The hoverflies have appeared in earnest, and bumbles, wasps and solitary bees are everywhere. There is an audible hum, usually only heard in June. They are all squabbling over the raspberry flowers. Pond-skaters are frolicking across the water surface, and the newts are in full-flow courtship below.
Blackbirds and thrushes are working double-time on the lawn and the local woodpigeons seem constantly out of breath, they are so busy.

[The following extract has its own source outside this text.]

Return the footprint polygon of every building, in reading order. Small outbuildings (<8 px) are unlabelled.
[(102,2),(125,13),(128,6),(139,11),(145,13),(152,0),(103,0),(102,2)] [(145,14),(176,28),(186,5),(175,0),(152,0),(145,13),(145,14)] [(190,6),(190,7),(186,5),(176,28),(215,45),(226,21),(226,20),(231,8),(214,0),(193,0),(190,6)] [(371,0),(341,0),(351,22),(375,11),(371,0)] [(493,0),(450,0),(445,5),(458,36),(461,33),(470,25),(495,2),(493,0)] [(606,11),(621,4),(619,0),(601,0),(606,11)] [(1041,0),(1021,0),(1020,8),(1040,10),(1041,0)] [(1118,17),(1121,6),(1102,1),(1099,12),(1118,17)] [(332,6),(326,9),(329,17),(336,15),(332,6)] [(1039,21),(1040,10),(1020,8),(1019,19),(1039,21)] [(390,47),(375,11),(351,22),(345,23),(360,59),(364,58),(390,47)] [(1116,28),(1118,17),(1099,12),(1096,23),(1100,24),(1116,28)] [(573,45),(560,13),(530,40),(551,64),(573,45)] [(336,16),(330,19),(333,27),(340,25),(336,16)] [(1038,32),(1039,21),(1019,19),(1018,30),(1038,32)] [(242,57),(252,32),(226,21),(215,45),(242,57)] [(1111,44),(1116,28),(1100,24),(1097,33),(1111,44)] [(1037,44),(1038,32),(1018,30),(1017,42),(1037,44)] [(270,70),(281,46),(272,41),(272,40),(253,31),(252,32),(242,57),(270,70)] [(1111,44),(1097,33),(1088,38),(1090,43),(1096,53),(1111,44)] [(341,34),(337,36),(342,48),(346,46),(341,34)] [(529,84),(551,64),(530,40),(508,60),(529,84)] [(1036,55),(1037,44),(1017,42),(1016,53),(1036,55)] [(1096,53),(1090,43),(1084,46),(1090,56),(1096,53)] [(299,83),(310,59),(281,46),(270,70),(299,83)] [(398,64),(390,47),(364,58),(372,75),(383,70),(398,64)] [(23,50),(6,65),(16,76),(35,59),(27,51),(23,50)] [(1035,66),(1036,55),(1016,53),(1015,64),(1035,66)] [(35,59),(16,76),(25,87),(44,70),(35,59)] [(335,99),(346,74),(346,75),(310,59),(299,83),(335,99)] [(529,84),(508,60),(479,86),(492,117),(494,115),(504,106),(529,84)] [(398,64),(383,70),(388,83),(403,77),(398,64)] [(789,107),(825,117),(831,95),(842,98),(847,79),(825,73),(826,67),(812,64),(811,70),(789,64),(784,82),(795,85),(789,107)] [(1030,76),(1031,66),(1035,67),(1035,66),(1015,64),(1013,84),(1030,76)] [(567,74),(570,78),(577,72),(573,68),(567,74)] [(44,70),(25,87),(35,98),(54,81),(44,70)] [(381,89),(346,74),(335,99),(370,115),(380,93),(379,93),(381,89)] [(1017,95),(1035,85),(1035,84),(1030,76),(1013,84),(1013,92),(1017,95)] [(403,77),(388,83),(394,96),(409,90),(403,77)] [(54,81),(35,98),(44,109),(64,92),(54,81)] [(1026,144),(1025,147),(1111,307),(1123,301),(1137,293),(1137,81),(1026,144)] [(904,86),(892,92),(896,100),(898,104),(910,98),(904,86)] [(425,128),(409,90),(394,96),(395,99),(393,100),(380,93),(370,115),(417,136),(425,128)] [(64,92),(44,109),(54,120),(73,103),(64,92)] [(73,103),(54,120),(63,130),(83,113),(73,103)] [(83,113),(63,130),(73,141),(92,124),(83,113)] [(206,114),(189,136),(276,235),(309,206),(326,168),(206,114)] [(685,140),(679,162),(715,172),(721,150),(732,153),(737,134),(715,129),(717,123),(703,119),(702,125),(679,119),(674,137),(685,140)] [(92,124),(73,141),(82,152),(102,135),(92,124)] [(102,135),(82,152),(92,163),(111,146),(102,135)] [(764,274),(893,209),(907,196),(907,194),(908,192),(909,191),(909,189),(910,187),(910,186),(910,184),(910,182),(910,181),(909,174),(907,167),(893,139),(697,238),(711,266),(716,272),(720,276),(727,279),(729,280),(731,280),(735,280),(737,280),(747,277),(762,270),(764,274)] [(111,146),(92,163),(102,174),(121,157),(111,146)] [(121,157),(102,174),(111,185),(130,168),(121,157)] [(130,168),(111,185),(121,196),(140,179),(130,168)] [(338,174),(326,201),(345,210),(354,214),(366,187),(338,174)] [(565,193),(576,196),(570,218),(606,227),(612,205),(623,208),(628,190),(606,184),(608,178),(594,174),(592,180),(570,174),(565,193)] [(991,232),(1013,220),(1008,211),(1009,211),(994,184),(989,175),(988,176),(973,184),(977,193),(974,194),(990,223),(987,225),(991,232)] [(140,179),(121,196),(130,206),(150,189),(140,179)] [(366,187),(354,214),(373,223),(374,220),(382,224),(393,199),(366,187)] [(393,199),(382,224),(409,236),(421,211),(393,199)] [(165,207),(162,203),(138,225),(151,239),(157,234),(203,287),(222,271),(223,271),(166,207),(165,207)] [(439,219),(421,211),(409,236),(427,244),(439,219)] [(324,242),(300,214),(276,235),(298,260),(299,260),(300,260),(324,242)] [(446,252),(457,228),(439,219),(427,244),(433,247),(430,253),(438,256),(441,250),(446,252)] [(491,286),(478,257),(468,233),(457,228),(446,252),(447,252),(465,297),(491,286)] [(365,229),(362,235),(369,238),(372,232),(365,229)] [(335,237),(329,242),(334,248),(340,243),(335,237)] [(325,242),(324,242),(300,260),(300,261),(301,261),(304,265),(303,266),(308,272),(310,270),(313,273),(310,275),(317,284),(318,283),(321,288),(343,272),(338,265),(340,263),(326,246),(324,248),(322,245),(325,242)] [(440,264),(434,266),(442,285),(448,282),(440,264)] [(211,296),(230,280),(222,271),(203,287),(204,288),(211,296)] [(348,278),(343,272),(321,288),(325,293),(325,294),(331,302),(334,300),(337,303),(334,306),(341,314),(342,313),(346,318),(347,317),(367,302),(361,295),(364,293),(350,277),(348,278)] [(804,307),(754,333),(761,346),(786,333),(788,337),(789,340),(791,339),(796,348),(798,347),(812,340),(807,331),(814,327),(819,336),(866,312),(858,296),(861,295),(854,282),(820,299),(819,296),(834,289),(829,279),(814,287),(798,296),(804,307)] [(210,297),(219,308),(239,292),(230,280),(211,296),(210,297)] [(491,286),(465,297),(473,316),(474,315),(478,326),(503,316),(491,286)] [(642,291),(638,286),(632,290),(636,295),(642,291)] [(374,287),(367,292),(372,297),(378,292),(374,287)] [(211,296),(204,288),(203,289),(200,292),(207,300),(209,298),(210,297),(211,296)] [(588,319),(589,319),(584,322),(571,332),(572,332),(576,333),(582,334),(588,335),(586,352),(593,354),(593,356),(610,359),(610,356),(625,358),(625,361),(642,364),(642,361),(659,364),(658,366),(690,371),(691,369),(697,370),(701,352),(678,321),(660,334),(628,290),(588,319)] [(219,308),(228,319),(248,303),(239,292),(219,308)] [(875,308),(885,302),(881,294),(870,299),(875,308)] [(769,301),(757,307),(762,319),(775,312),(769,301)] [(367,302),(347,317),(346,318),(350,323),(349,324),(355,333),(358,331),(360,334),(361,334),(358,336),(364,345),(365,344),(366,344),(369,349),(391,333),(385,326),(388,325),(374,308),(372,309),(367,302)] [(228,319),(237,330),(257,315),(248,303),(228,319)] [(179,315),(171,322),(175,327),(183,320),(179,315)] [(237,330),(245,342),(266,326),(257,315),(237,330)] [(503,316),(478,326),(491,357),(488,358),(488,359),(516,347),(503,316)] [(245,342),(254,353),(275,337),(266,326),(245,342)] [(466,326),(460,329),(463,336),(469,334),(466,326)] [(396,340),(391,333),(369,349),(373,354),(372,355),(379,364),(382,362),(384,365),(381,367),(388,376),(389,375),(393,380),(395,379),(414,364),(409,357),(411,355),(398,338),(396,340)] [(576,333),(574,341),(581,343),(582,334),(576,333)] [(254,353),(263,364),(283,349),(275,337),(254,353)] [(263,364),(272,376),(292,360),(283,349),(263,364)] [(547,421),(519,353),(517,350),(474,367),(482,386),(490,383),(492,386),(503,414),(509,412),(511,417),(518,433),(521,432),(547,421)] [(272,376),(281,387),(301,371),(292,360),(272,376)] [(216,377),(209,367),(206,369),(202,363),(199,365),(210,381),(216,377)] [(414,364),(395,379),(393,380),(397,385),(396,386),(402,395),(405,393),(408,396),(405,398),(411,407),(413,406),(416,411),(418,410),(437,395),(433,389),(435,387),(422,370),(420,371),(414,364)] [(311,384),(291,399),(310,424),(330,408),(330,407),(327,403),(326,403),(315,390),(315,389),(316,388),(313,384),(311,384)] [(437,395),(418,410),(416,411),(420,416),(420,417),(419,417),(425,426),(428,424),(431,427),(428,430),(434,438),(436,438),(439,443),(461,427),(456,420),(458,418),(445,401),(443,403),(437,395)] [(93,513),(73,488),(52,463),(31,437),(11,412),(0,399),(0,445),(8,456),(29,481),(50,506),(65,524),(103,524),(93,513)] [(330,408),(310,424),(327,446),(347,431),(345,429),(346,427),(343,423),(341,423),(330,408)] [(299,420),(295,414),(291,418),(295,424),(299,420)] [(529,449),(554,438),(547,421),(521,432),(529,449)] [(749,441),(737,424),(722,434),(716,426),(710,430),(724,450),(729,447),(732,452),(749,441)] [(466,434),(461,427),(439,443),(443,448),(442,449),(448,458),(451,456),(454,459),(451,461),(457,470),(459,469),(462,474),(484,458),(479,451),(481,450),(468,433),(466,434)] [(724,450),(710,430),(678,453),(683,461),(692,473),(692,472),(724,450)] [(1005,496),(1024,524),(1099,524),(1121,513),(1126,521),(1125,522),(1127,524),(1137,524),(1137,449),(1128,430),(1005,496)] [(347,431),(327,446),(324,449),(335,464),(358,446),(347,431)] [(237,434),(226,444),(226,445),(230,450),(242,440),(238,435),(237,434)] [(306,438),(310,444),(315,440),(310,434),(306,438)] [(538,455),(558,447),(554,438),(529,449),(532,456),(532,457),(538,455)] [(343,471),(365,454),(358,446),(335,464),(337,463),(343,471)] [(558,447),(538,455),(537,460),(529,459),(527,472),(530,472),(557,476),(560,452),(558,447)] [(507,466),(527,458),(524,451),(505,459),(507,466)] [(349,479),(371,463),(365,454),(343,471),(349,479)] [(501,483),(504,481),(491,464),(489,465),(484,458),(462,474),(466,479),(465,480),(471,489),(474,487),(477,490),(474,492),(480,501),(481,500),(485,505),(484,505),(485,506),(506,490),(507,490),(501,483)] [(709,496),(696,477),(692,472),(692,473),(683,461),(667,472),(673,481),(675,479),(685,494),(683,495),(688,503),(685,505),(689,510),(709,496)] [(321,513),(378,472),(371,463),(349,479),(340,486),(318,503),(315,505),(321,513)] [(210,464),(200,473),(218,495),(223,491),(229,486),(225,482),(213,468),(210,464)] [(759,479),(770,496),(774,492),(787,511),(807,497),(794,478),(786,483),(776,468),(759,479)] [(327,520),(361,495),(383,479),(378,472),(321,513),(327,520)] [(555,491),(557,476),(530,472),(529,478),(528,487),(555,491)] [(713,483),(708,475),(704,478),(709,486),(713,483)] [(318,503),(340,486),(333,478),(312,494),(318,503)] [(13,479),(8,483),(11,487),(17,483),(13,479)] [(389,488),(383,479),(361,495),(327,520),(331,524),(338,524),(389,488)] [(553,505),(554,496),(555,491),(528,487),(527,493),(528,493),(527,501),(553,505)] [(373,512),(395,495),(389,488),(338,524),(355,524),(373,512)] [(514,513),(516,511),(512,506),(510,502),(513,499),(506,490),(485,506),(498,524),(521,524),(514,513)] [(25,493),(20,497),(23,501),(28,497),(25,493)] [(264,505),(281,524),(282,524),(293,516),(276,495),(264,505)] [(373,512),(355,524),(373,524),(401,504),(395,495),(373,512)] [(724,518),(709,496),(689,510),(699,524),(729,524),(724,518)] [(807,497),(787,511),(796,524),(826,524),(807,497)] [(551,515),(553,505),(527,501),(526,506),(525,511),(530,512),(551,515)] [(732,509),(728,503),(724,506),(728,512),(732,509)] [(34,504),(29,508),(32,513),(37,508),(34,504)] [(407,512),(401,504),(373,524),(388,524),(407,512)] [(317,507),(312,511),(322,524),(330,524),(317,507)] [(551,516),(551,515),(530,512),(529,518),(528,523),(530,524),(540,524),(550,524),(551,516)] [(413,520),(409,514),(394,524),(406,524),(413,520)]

But for me, the highlight of the last few days is, I’m afraid, a minute brown beetle. Saprosites natalensis is a tiny ‘dung’ beetle, just 2.5 mm long. Although its life history is unknown it is unlikely to feed in dung, and probably develops in rotten wood. A similar Australian species, Saprosites mendax, found in Arundel Park in the early 20th century (it’s still there by the way) was originally thought to feed in the burrows of other fungoid wood feeders, including stag beetles. There are plenty of stag beetles in Richmond, Battersea and East Dulwich, but that lead seems to be a red herring, and Saprosites natalensis is sometimes found making small chewed burrows under cut logs or pieces of garden timber.
When this supposedly South African species was found in West London it took quite a time to realize it was different from the Sussex beetles. With 130 very similar (almost identical actually) tiny species worldwide, final identification took DNA analysis to confirm it. Preserved museum examples were not good enough, so a plea went out to find living specimens. And just by chance I had been finding them that very week, flying about in my garden.
It’s a minor claim to fame, I know, but despite the elegant flutterings of the abundant butterflies, the whine of flower-visitors, and the gyrations in the pond, it is the slow airborne drift of a flying Saprosites that gets me excited in the garden now. And so far this is my only brush with DNA profiling.